In 17 identical letters posted to his Truth Social account, the president said companies must lower their prices or the government ‘will deploy every tool in our arsenal to protect American families from continued drug pricing practices.’
President Donald Trump has appealed directly to the CEOs of major pharmaceutical companies like Eli Lilly and Novartis, demanding that they lower drug pricing in line with his Most Favored Nation policy proposal.
“I am calling on [company name] and every manufacturer doing business in our great country to take the following actions within the next 60 days,” the letter posted to the president’s Truth Social account reads.
The 17 identical letters were addressed to the heads of 17 Big Pharma companies: AbbVie, Boehringer Ingelheim, BMS, Novartis, Gilead, Merck, Pfizer, Novo Nordisk, AstraZeneca, Amgen, Genentech, GSK, J&J, Merck KGaA, Regeneron, Sanofi and Eli Lilly.
The Most Favored Nation pricing proposal would peg drug prices Americans pay to what is paid in other economically comparable nations. Trump first began discussing the idea of MFN drug pricing in April before officially unveiling the proposal in May. It seeks to use levers of the federal government, such as patent enforcement, to pressure drugmakers to lower their prices voluntarily. But many industry watchers have brushed off the idea given the government lacks the legal authority to implement the policy and the White House has yet to provide an explanation.
Analysts at BMO Capital Markets saw the letters as evidence of the weakness of the president’s stance. “Cue the groans,” the firm’s analyst Evan David Seigerman quipped.
“Although today’s announcement carries some headline shock, we continue to view it as unlikely the Trump administration will be able to successfully implement these policies—in some cases likely lacking legal standing to execute on what he outlines,” Seigerman wrote in a note Thursday afternoon.
Leerink Partners similarly dismissed the letters. “We believe the demands outlined in the open letter are unachievable.”
In the letters, Trump implored the pharma leaders to raise drug prices elsewhere to balance out what Americans pay.

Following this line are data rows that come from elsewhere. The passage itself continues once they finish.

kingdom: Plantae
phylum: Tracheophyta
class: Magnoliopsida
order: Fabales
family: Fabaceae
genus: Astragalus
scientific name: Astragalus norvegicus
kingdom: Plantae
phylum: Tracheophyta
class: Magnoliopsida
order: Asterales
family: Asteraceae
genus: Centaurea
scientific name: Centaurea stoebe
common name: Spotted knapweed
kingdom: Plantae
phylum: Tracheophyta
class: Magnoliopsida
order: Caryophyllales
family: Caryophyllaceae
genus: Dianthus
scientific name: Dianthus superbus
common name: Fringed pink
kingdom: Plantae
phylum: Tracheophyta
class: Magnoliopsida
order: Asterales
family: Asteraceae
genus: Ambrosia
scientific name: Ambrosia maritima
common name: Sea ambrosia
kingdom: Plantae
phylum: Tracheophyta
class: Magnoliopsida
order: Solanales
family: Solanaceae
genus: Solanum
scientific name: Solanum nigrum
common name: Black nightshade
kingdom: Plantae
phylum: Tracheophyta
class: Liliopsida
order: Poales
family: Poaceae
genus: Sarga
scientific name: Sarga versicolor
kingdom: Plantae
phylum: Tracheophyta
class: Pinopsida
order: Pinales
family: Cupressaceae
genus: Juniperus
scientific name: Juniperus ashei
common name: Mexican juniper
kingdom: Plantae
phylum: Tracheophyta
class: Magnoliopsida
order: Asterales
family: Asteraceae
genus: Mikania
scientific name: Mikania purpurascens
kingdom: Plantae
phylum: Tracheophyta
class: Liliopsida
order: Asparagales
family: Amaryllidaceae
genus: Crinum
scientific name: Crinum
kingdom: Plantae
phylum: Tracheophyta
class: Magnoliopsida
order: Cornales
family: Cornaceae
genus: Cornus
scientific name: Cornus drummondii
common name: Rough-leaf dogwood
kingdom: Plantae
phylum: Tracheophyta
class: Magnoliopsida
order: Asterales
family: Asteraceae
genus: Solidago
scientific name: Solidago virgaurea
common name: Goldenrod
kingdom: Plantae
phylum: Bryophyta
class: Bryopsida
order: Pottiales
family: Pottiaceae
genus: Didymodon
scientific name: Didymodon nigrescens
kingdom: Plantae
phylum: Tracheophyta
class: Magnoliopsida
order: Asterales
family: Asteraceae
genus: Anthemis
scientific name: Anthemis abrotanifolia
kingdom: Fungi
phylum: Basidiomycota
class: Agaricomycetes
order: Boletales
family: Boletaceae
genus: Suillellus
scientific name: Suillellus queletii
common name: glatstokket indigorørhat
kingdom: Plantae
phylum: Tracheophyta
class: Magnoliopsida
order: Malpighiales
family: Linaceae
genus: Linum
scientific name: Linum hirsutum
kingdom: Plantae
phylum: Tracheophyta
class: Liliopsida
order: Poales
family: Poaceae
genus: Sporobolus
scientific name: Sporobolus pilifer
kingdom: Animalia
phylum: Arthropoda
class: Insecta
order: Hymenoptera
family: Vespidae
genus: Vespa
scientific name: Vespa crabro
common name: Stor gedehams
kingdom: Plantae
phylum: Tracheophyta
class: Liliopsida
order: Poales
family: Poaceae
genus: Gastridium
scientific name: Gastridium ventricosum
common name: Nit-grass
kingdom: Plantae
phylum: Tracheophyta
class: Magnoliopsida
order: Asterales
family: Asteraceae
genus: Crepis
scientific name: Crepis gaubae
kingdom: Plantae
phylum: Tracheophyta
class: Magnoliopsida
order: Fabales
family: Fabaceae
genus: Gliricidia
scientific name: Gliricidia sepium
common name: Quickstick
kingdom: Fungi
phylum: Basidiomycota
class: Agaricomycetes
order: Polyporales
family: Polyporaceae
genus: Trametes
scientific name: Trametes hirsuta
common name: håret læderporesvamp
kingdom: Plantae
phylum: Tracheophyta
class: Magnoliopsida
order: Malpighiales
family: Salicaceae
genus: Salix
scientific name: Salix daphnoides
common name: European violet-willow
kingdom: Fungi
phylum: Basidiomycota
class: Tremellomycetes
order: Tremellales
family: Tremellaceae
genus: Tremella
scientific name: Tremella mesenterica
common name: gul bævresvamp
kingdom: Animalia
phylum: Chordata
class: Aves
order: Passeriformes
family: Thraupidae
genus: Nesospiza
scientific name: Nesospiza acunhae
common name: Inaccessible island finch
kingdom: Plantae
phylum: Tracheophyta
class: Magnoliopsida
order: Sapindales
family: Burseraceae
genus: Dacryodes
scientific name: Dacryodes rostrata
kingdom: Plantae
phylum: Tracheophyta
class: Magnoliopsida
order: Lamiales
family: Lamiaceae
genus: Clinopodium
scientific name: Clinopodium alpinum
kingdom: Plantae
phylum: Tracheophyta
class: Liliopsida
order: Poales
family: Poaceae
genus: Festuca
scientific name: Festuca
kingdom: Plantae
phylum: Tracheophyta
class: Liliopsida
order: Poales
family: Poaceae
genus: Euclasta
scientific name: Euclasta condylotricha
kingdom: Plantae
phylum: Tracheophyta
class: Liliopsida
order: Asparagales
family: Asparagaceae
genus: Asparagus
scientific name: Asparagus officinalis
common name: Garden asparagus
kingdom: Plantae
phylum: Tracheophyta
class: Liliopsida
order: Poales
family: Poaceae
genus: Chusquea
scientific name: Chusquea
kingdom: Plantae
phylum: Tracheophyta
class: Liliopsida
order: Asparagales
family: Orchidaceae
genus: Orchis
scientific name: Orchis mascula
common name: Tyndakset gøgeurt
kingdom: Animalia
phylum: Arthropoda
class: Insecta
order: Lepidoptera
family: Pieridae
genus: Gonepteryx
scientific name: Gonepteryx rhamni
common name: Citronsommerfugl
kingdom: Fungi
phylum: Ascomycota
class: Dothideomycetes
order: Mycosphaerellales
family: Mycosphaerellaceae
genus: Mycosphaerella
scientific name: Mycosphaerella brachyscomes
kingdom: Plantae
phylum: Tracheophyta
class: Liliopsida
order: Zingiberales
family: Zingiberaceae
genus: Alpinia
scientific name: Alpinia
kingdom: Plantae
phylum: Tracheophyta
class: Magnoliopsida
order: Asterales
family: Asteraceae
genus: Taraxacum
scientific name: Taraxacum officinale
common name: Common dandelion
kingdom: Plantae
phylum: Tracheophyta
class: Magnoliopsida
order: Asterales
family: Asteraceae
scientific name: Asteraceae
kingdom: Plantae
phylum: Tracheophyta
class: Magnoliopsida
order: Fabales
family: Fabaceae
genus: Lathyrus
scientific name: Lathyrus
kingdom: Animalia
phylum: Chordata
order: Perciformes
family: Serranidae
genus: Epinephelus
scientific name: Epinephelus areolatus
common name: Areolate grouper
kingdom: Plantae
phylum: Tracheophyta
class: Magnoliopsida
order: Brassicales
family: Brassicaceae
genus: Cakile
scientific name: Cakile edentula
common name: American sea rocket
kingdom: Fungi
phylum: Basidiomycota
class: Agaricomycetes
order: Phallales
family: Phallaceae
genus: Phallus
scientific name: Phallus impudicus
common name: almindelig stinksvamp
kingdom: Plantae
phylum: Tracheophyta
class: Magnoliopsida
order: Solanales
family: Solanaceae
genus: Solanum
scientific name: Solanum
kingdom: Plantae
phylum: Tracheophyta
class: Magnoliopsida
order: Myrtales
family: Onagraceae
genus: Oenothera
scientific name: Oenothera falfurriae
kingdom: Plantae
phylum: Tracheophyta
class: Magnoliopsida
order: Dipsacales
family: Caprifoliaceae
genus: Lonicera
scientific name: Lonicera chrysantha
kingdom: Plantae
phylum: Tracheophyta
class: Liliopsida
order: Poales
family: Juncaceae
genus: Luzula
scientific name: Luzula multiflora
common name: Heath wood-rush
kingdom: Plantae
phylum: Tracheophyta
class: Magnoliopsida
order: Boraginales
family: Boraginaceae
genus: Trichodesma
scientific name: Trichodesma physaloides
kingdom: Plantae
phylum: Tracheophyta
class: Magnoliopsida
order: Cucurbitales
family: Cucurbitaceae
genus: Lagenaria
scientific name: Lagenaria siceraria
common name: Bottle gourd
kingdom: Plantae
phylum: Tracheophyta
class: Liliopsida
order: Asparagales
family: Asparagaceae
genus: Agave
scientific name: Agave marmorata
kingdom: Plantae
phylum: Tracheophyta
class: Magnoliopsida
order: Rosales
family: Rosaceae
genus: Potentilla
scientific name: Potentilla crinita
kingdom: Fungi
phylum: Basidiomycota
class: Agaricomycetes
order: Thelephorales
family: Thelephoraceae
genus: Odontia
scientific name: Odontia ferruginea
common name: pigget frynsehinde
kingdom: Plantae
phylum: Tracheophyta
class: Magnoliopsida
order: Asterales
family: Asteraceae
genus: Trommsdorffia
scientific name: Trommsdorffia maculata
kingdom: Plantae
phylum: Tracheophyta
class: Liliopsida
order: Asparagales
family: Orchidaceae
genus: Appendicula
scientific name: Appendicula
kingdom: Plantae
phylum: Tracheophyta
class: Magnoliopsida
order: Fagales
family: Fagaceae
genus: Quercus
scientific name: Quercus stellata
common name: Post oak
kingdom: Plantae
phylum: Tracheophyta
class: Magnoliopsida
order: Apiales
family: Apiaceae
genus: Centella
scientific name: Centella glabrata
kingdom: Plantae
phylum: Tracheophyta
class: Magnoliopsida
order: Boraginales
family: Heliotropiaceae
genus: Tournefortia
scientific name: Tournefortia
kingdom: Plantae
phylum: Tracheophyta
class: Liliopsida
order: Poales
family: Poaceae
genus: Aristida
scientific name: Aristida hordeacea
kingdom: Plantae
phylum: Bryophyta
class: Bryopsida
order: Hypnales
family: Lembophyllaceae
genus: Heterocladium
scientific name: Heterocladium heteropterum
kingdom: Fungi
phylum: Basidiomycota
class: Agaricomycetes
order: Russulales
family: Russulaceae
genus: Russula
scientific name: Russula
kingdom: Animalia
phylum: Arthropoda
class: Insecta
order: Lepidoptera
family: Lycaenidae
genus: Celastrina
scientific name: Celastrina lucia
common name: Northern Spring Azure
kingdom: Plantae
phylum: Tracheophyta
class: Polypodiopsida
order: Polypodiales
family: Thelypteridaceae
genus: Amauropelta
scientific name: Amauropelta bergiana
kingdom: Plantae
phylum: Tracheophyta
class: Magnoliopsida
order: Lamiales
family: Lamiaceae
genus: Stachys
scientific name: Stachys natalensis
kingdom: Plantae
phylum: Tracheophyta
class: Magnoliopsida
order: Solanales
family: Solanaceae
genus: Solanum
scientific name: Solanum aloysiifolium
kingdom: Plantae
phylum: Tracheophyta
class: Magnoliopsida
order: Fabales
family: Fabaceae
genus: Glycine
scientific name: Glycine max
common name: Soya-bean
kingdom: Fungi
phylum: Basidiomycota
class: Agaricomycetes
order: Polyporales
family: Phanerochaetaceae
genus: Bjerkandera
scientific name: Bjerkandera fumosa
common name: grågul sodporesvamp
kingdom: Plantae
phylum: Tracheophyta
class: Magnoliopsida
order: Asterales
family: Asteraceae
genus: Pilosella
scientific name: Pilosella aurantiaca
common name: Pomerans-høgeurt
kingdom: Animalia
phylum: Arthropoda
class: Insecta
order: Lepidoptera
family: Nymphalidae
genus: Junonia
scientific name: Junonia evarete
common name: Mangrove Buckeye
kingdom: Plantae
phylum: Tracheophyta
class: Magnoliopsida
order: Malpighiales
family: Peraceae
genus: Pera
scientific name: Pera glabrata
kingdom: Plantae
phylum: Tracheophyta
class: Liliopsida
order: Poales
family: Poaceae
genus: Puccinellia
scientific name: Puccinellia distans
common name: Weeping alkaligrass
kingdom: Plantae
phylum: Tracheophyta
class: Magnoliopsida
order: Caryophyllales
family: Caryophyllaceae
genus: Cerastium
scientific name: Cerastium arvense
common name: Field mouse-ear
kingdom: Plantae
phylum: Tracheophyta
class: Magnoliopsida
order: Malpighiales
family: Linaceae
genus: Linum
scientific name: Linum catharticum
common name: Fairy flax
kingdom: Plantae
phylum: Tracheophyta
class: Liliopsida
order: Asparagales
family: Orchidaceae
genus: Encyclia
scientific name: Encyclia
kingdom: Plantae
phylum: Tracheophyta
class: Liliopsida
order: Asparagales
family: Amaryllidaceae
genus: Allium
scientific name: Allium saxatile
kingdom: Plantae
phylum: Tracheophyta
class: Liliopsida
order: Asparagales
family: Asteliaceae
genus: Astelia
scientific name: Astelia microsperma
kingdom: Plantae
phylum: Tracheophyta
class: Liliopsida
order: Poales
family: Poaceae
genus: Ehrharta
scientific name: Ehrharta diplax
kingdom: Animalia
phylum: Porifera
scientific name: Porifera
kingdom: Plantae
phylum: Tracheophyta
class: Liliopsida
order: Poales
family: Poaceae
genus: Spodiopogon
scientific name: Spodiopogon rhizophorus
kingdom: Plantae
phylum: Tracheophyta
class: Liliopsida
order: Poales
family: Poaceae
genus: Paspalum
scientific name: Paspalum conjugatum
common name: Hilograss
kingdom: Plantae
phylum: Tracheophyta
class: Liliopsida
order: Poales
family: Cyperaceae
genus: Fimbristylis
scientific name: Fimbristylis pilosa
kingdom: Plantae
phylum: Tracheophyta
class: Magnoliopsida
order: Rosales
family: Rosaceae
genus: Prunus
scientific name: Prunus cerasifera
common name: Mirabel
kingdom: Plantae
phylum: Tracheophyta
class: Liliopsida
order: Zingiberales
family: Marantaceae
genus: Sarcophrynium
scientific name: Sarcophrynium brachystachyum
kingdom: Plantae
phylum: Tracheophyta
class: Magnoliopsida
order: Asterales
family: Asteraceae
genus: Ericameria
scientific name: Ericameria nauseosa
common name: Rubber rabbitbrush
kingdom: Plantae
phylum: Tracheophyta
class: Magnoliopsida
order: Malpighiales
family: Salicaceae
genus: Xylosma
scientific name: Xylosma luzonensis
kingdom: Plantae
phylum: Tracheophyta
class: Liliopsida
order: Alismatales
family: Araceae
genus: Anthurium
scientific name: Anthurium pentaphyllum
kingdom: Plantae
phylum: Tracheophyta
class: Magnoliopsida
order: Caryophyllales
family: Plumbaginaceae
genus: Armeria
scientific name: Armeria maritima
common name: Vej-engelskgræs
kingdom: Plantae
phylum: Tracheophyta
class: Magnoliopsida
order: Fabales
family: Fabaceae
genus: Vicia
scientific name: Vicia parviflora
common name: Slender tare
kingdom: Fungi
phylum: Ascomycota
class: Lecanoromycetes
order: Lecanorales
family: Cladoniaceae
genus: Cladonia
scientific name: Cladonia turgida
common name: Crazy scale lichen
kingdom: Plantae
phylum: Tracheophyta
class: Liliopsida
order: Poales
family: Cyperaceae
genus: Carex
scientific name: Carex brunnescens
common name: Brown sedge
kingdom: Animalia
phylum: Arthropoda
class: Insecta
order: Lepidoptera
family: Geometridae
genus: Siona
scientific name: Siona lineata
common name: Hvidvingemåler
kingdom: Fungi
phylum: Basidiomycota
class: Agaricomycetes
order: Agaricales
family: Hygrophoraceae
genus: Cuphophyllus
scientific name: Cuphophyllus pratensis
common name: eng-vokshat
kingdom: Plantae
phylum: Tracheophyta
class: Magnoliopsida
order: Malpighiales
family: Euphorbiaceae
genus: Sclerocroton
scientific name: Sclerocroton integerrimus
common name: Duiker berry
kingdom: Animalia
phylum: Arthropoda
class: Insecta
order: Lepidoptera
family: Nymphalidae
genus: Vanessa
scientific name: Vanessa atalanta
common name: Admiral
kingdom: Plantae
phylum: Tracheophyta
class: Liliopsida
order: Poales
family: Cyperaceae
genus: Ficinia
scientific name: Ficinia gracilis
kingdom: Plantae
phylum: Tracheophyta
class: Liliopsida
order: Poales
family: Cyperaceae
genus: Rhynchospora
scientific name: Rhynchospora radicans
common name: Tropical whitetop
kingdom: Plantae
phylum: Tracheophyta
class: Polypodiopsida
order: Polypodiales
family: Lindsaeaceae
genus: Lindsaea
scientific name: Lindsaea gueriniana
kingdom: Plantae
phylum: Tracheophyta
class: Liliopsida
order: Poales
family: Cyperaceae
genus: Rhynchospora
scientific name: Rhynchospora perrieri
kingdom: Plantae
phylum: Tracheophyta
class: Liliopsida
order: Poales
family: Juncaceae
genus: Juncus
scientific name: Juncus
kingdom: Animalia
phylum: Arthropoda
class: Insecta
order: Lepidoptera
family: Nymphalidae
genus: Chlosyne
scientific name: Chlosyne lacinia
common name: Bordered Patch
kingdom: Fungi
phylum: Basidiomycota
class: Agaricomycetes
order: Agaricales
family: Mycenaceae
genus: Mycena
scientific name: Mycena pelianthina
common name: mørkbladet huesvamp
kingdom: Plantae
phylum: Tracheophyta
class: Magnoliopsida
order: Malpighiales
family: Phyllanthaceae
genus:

“Domestic MFN pricing will require you…to negotiate harder with foreign freeloading nations. U.S. trade policy will endeavor to support this,” the letter continues before demanding that increased prices abroad, and therefore increased revenues, be “repatriated” to lower drug prices in the U.S.
In the cases of CEOs who have lobbied more extensively with President Trump, like Pfizer CEO Albert Bourla and Lilly CEO David Ricks, or Regeneron CEO Leonard Schleifer, whose company manufactured an experimental COVID-19 therapy for the president when he was ill with the disease in 2020, the typed salutation was crossed out in Trump’s handwriting and replaced with their first name.
The letters then ask that the companies extend MFN pricing to Medicaid patients, guarantee that new drugs the companies produce will also be priced at MFN rates and provide direct-to-consumer purchasing of their drugs at MFN prices.
The letters state that HHS Secretary Robert F. Kennedy Jr. and CHS administrator Mehmet Oz “stand ready” to implement these terms. It is unclear under what legal mechanism the executive branch can compel pharmaceutical companies to make these changes.
“Make no mistake,” the letters continue, “a collaborative effort towards achieving global pricing parity would be the most effective path for companies, the government, and American patients. But if you refuse to step up, we will deploy every tool in our arsenal to protect American families from continued drug pricing practices.”
The letter comes three days after the president agreed to a deal with the EU that would place a 15% levy on all pharmaceutical imports to the U.S.